The pages recounted the steps, the ivy, the town party, and long travel days. Upon reading the journal, I noticed a specific intentionality in what I wanted to remember, despite occasionally failing to follow through. Take, for instance, the space reserved for candy “rappers”:

An excerpt from Margot Lee's childhood journal.
The table of contents from Margot Lee's journal.

The discovery of this journal must have been one of the catalysts for my plunge into journaling. While in college, I turned to my journal to make sense of everything, from organizing my schoolwork to navigating tricky relationships. I started sharing journaling tips on my YouTube channel and prompts on Instagram.

Eight years after my Italy trip and before my four months studying abroad in London, my cousin gave me one of the best gifts I’ve ever received—a travel journal. I’m not sure if this was inspired by my recent uptick in journaling at college or her own affinity toward the practice, but it was so thoughtful and clearly something she had been working on for a while. She bought a Moleskin, and on every 10ish pages, she hand-wrote a check-in question about the friends I was with or travel highlights. Pages were adorned with vintage newspaper clippings and gold annotations.

Margot's London travel journal.

This journal was the first thing I packed in my Large Away suitcase. The first week of our studies in London, I showed the book to my friends, and they were inspired to acquire their own blank journals. Before long, the three of us were on a mission to fill all of the pages before returning home.

Every weekend, we’d travel to a different country and take turns reminding each other to grab business cards, receipts, and film photographs from the various museums, restaurants, and hotels we’d visit. In the weeks that followed, we’d spend our nights huddled around our wobbly Ikea coffee table in our student housing and fill up the pages. We’d detail new inside jokes, people we met, and the comedy of errors that would inevitably occur on all of our trips.
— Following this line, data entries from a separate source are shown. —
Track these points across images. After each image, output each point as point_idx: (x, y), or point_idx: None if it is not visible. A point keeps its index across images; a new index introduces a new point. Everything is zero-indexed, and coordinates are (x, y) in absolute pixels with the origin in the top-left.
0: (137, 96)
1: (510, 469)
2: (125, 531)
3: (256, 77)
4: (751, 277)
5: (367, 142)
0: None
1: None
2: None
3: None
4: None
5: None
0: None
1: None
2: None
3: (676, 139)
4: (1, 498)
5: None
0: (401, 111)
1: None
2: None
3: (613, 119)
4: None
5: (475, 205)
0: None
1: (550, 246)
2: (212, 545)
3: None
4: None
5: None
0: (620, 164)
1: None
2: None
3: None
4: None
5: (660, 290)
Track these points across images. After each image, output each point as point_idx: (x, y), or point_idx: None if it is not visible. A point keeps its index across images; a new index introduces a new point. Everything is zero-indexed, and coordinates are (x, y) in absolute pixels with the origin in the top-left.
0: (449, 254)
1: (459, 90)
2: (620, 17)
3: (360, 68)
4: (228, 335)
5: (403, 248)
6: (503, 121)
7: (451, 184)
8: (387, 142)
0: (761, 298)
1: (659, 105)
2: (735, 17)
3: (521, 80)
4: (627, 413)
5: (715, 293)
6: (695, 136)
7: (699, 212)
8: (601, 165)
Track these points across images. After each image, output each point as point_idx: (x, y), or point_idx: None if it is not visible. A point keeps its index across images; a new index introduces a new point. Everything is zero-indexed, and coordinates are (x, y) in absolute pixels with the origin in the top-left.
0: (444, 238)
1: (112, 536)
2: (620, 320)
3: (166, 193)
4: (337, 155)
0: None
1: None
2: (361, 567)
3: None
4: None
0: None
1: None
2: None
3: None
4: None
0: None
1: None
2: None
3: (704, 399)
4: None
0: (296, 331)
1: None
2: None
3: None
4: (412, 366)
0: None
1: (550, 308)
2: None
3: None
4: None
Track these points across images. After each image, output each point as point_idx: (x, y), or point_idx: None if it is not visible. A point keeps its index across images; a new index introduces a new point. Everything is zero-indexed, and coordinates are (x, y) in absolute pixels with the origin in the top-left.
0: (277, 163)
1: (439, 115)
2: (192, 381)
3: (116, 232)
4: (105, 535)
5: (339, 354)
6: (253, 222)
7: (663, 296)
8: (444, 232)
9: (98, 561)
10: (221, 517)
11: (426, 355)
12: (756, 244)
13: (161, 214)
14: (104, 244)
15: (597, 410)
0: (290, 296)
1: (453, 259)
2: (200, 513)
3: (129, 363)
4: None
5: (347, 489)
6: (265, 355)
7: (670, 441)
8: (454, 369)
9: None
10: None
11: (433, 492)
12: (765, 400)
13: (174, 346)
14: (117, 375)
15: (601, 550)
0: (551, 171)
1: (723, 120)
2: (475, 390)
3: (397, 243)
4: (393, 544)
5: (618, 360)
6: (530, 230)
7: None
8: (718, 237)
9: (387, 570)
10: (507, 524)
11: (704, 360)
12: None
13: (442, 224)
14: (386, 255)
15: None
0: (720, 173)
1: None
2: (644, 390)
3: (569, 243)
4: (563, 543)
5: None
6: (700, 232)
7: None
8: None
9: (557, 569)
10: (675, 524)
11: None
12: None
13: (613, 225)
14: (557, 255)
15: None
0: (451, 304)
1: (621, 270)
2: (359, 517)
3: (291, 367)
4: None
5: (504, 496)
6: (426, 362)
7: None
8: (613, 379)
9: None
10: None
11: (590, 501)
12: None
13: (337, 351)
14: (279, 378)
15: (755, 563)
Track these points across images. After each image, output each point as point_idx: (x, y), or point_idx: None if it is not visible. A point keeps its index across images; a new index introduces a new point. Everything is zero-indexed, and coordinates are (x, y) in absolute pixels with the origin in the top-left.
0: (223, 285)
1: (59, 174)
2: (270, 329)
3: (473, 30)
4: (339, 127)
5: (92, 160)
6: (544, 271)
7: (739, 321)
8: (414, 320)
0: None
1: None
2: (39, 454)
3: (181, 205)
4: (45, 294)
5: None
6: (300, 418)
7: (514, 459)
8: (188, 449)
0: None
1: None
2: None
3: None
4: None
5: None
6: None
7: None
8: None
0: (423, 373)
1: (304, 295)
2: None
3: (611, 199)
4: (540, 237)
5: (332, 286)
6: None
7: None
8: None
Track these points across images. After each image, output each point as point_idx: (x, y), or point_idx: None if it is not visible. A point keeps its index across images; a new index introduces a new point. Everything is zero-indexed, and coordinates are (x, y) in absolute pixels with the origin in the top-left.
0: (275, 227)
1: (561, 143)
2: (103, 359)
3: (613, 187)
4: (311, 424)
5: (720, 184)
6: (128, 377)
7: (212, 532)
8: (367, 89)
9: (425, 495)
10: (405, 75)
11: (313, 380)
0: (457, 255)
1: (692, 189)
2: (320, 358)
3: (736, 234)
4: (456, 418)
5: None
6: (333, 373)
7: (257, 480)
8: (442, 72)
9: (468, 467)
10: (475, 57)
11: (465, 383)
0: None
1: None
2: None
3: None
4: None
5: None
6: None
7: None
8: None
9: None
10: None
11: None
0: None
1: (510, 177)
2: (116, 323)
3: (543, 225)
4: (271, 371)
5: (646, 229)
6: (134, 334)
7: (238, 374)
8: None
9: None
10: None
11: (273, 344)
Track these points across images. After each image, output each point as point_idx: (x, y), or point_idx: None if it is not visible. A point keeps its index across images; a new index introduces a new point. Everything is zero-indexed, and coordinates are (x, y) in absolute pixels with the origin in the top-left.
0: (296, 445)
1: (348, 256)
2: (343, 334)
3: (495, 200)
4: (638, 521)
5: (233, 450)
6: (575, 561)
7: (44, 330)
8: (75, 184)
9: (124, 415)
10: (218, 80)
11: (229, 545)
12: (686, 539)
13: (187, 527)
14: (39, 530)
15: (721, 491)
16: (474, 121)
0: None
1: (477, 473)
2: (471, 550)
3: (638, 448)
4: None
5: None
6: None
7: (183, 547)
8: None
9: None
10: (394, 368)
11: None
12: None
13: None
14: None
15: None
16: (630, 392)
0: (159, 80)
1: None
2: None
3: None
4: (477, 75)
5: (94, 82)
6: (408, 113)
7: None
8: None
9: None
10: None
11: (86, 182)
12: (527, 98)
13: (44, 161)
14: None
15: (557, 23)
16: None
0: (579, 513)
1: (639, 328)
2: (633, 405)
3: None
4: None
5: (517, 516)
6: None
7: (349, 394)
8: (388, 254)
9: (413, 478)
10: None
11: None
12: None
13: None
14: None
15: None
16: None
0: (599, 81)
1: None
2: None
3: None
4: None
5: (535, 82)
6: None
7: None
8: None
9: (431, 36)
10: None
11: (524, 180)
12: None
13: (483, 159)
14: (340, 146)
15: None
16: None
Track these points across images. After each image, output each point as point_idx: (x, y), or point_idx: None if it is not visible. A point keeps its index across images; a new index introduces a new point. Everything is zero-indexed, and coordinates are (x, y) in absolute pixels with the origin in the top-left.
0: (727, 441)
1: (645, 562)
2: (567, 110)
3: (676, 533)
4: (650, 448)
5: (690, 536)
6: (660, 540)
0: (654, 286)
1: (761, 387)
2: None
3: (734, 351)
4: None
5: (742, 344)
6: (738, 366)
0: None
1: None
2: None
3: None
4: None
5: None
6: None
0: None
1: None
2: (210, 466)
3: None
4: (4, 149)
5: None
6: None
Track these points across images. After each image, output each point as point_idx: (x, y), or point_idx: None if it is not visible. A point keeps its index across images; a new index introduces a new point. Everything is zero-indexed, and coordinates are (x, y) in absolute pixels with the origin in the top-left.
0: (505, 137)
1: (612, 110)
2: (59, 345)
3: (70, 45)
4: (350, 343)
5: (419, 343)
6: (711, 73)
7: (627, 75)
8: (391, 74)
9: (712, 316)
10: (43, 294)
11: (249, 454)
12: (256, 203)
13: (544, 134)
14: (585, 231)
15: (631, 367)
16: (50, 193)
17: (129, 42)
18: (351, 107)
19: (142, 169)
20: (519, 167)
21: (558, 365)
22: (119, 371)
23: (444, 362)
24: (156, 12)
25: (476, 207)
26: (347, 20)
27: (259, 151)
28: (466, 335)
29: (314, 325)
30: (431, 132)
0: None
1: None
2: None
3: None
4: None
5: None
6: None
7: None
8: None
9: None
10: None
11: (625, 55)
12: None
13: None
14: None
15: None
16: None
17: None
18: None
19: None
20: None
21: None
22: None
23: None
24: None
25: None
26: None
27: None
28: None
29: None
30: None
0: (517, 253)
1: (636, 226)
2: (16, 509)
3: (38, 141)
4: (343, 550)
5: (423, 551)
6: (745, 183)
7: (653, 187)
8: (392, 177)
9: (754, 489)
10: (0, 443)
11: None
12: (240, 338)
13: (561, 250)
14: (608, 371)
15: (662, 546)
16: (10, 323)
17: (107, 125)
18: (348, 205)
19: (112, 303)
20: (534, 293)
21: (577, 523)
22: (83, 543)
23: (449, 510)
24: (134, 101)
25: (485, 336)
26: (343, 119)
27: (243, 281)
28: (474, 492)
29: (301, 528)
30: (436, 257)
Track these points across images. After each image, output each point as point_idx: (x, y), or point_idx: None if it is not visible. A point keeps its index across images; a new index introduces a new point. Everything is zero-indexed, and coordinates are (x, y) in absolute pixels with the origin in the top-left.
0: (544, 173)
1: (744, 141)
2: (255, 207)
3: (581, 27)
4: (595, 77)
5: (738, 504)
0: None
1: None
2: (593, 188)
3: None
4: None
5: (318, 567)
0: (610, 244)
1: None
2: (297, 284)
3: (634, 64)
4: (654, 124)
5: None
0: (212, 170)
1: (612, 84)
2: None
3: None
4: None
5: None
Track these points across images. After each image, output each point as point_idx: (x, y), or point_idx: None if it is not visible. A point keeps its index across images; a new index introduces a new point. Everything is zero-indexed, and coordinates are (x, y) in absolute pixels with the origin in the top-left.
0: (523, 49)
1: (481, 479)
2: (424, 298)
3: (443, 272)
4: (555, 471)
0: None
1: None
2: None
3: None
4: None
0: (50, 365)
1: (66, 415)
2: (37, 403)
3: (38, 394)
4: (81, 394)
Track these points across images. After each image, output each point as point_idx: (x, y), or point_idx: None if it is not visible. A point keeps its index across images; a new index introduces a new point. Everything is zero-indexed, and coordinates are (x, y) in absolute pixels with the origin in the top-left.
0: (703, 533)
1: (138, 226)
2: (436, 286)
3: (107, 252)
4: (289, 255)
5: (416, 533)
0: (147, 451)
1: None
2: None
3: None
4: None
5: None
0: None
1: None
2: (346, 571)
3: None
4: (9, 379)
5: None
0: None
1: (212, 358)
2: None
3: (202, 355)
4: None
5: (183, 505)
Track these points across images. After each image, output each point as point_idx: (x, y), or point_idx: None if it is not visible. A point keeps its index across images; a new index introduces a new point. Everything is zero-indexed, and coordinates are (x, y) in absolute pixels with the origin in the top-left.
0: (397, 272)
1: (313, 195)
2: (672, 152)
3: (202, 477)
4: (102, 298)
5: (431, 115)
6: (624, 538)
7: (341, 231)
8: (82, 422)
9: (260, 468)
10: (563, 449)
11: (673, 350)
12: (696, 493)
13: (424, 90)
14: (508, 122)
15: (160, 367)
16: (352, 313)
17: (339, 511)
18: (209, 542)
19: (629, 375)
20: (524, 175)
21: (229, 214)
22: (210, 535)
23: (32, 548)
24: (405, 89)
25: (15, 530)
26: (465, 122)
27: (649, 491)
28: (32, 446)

The journal itself is now one of my most prized possessions- the photos and memories inside are some of the most special months of my life, but it also reminds me of the ritual I shared with my roommates. The nights we spent reflecting on our trips, giggling about the travel hiccups, and slowly getting to know each other on a deeper level were some of my favorite moments from my four months away. Those girls are some of my best friends to this day, and the travel journal from my year abroad feels like a souvenir not only for the trip but of the precious, early stages of female friendship- (pardon the sappiness!)

Rooted in my love for journaling, I launched No Particular Order in 2022, a business centered around guided reflection. Our first journal, Volume 1, is evergreen—it's a prompted journal designed to be used in any order. Since launching the business, I’ve known I wanted to author a travel journal, and we made it happen earlier this summer.

Off the Grid is a one-trip travel journal in three parts: before, during, and after your travels. The questions throughout the 64-page book are largely inspired by my own experiences recording my travels and are just as fun to fill out as they are to look back on when you’re back home.

The journal launch event with Away at The Standard Hotel.

We celebrated the journal's launch with Away at The Standard, East Village, with views overlooking Manhattan. I often forget to pack things on my various trips, but as long as I have my Away suitcase and Off the Grid, I know I’m ready for anything. We can’t wait to see where you’ll go!

Margot Lee's new Off the Grid travel journal.
How it's going
Margot Lee's marbled journal from childhood.